─── Excerpt provided ───

We have a well developed theory that tells us what computations can and can't be done by a Turing machine with a finite length of tape.
Please stick to the subject. The subject isn't computability, a domain in which Turing Machines frequent, but run time complexity of algorithms, of which you claimed where measured how fast they can be done on Turing Machines - but then you later claimed that any device that couldn't be build was irrelevant. But yeah, we could build a machine with a finite tape. Now, how many of them do you have laying around?

But computer science is about computing, and things that compute are computers, by definition.
Not everything that is about computing needs to be done by a "thing"! Are you dismissing the majority of physics as well because the models they use don't exist in the real world? It's Computer SCIENCE not electronics.

─── Data ───

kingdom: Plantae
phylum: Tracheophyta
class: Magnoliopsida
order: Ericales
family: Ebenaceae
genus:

───

• _Instruction_: Update the passage of the computer science excerpt from "Not everything that" to "SCIENCE not electronics." by putting "chemistry" in place of "physics", and write out the revised passage.

• _Written answer_:
Not everything that is about computing needs to be done by a "thing"! Are you dismissing the majority of chemistry as well because the models they use don't exist in the real world? It's Computer SCIENCE not electronics.